We need optimism, cos without it things get worse. Thats what has made this recession as bad as it is IMO, too much bad news, too many people not spending and panicking!! I'm not saying that we should all just throw caution to the wind and go for it, but a little more spending, a little more optimism will eventually create a few more jobs???? - that and stopping the banks snivelling in corners with our money!!

Jo xxx


----------



## mrypg9 (Apr 26, 2008)

jojo said:


> We need optimism, cos without it things get worse. Thats what has made this recession as bad as it is IMO, too much bad news, too many people not spending and panicking!! I'm not saying that we should all just throw caution to the wind and go for it, but a little more spending, a little more optimism will eventually create a few more jobs???? - that and stopping the banks snivelling in corners with our money!!
> 
> Jo xxx


If only optimism alone could put things right.....
But the problems are structural and deep and affect the global economy.
I think we are seeing the slow, inexorable long-term decline of the centuries-long western hegemony. The future will be Chinese, Indian or Brazilian....
All the wannabe immigrants from the UK to Spain should chuck away their 'Teach Yourself Spanish' books and get started on the Mandarin...
Many people in the UK, Spain and ROI are afraid to spend on big-ticket items as the proposed spending cuts will result in the loss of hundreds of thousands of jobs. 
Fact is, the spending boom of the past few decades has been fuelled by easy credit. Now the bills are landing on the doormat.
Low interest rates and QE have helped reduce the value of many people's debt burdens and the dys of 100 percent plus mortgages are hopefully over.
But I think I'm right in saying that UK household debt excluding mortgages is the highest in Europe.
We all enjoyed the party, now we have to suffer the hangover.


----------



## mattferrier (Oct 18, 2010)

there is work out here on the costa, but it is mainly commision only tele sales jobs. if you have a good sales back ground some one will give you a chance. every week in the local papers you will find sales jobs on offer as im told its very very hard work and people do burn out. from speaking to some one who manages a call centre, they tend not to hire new comers to spain. they prefer people that have been out here a while and/or have sorted long term residence as dont want to invest time in people who might turn round and head home


----------



## mrypg9 (Apr 26, 2008)

mattferrier said:


> there is work out here on the costa, but it is mainly commision only tele sales jobs. if you have a good sales back ground some one will give you a chance. every week in the local papers you will find sales jobs on offer as im told its very very hard work and people do burn out. from speaking to some one who manages a call centre, they tend not to hire new comers to spain. they prefer people that have been out here a while and/or have sorted long term residence as dont want to invest time in people who might turn round and head home


And for insecure, unfulfilling, low-paid jobs like these....people leave the UK for Spain?????


----------



## mattferrier (Oct 18, 2010)

mrypg9 said:


> And for insecure, unfulfilling, low-paid jobs like these....people leave the UK for Spain?????

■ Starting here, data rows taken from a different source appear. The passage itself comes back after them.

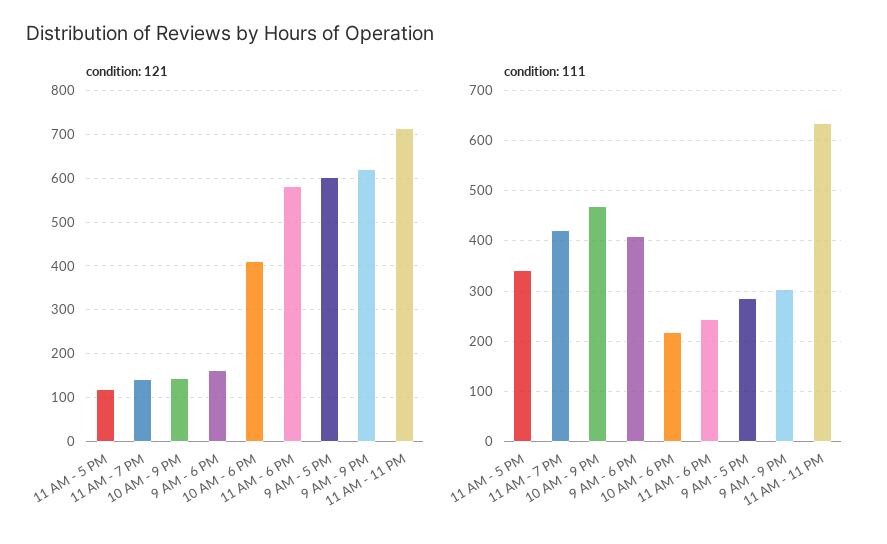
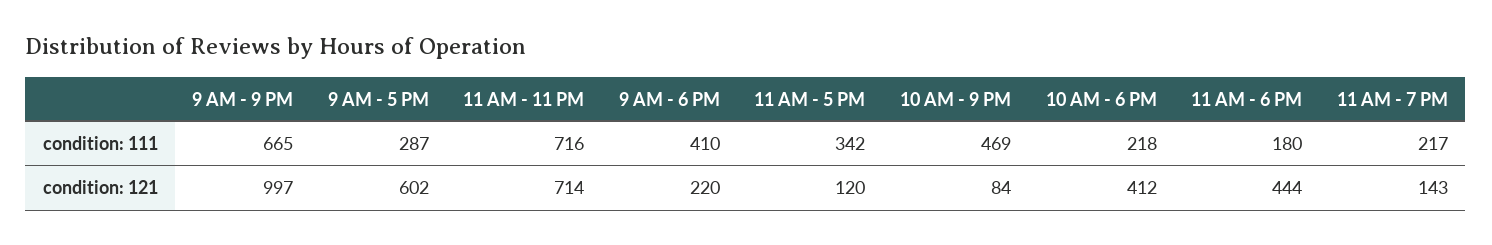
condition: 121, 10 AM - 9 PM: 140 -> 84
condition: 121, 9 AM - 6 PM: 160 -> 220
condition: 121, 11 AM - 6 PM: 580 -> 444
condition: 121, 9 AM - 9 PM: 620 -> 997
condition: 111, 11 AM - 7 PM: 420 -> 217
condition: 111, 11 AM - 6 PM: 240 -> 180
condition: 111, 9 AM - 9 PM: 300 -> 665
condition: 111, 11 AM - 11 PM: 640 -> 716

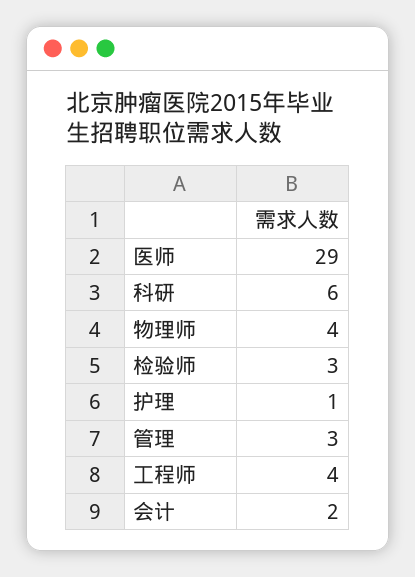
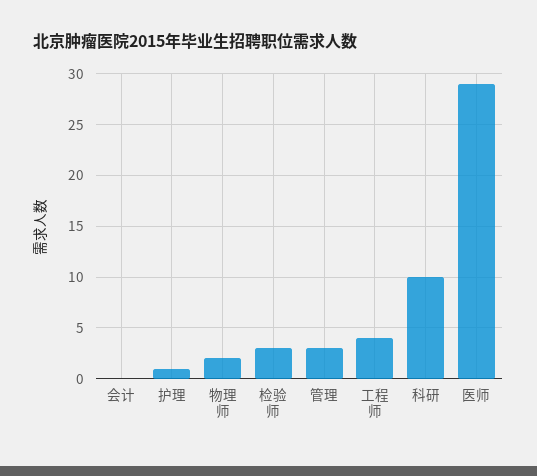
科研: 6 -> 10
物理师: 4 -> 2
会计: 2 -> 0

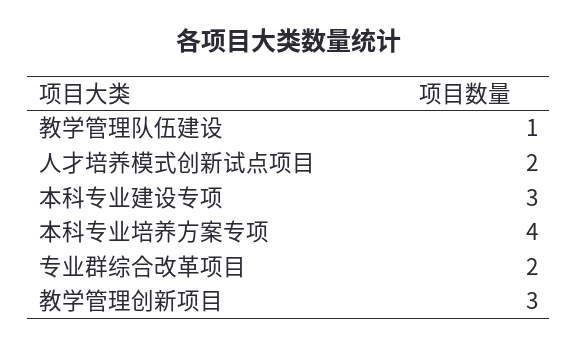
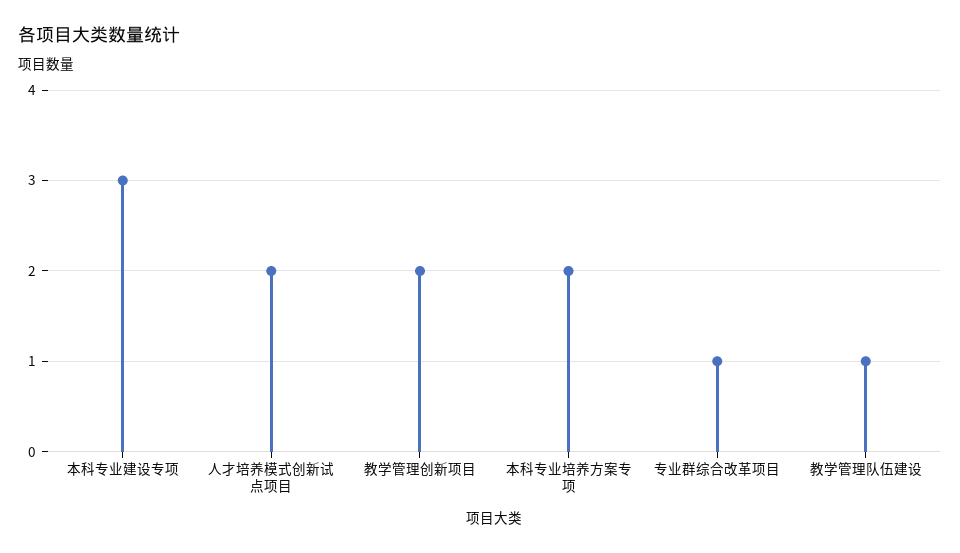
本科专业培养方案专项: 4 -> 2
专业群综合改革项目: 2 -> 1
教学管理创新项目: 3 -> 2

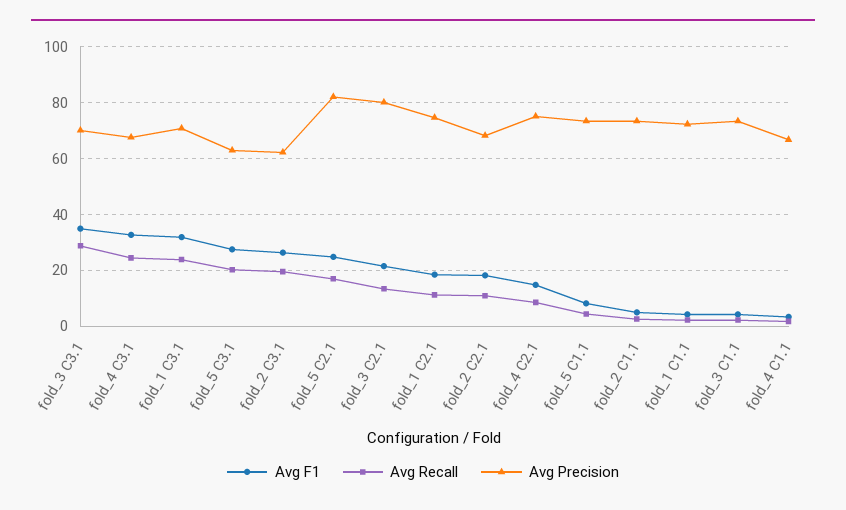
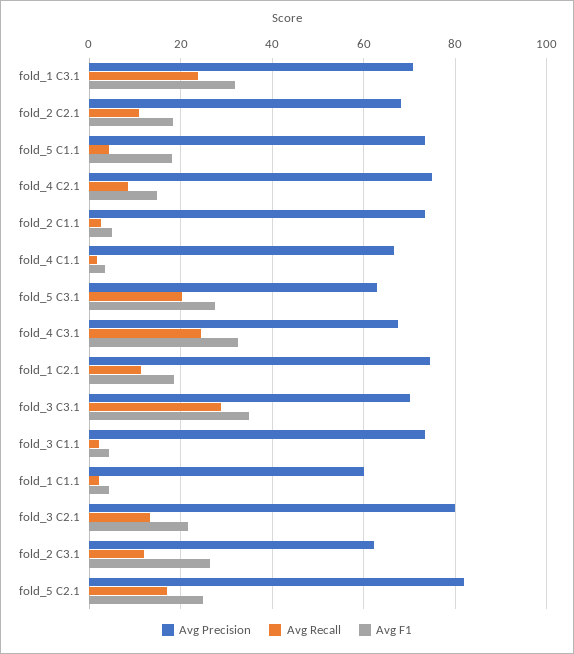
Avg Recall, fold_2 C3.1: 20 -> 12
Avg F1, fold_5 C1.1: 7.5 -> 18
Avg Precision, fold_1 C1.1: 72.5 -> 60

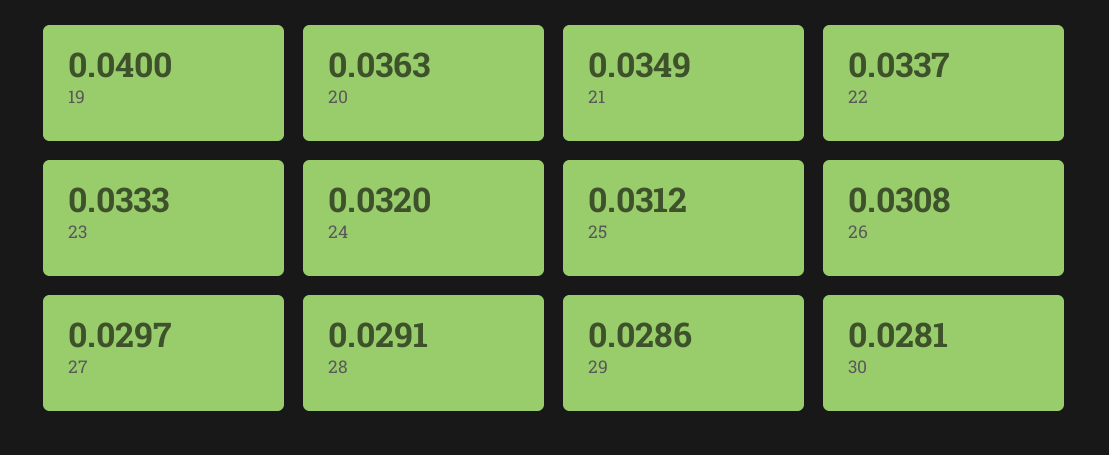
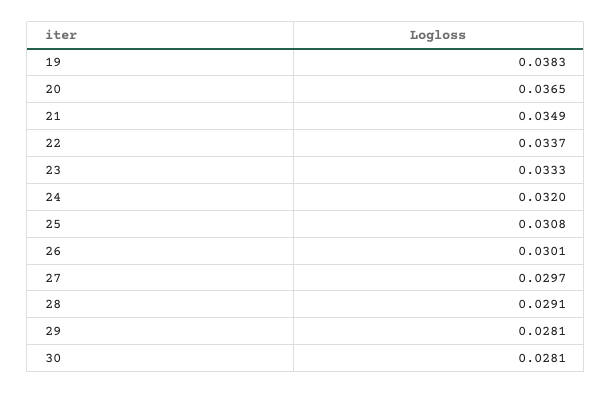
19: 0.04 -> 0.0383
20: 0.0363 -> 0.0365
25: 0.0312 -> 0.0308
26: 0.0308 -> 0.0301
29: 0.0286 -> 0.0281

i agree. it seems crazy, but having left the uk only a few weeks ago it isnt much better there job wise. i guess the chance to live in the sun is something people cant turn down. i personally wouldnt turn up here and hope one of these jobs can earn me a living. but for someone who is adamant they want to give spain a chance, telesales is always an option


----------



## jojo (Sep 20, 2007)

mattferrier said:


> i agree. it seems crazy, but having left the uk only a few weeks ago it isnt much better there job wise. i guess the chance to live in the sun is something people cant turn down. i personally wouldnt turn up here and hope one of these jobs can earn me a living. but for someone who is adamant they want to give spain a chance, telesales is always an option


People have to follow their hearts and learn by their own mistakes, however, it isnt wise to sell up, come to Spain with all their worldly goods, dogs, kids etc and hope that they'll get by teleselling!

Jo xxx


----------



## mattferrier (Oct 18, 2010)

jojo said:


> People have to follow their hearts and learn by their own mistakes, however, it isnt wise to sell up, come to Spain with all their worldly goods, dogs, kids etc and hope that they'll get by teleselling!
> 
> Jo xxx


exactly. from my past experience managing teams of s tele sales guys 1 in 10 make it. and i would have thought it would be more difficult here right now.
but if you don't have anything to lose and dont expect too much, then anywhere is worth the risk. i know from my short time here that i would hate to have to go back to england. apart from seeing friends and family, i really dont enjoy the fact that i am travelling back to the uk every 2 weeks. and when i'm there cant wait to get back out here!


----------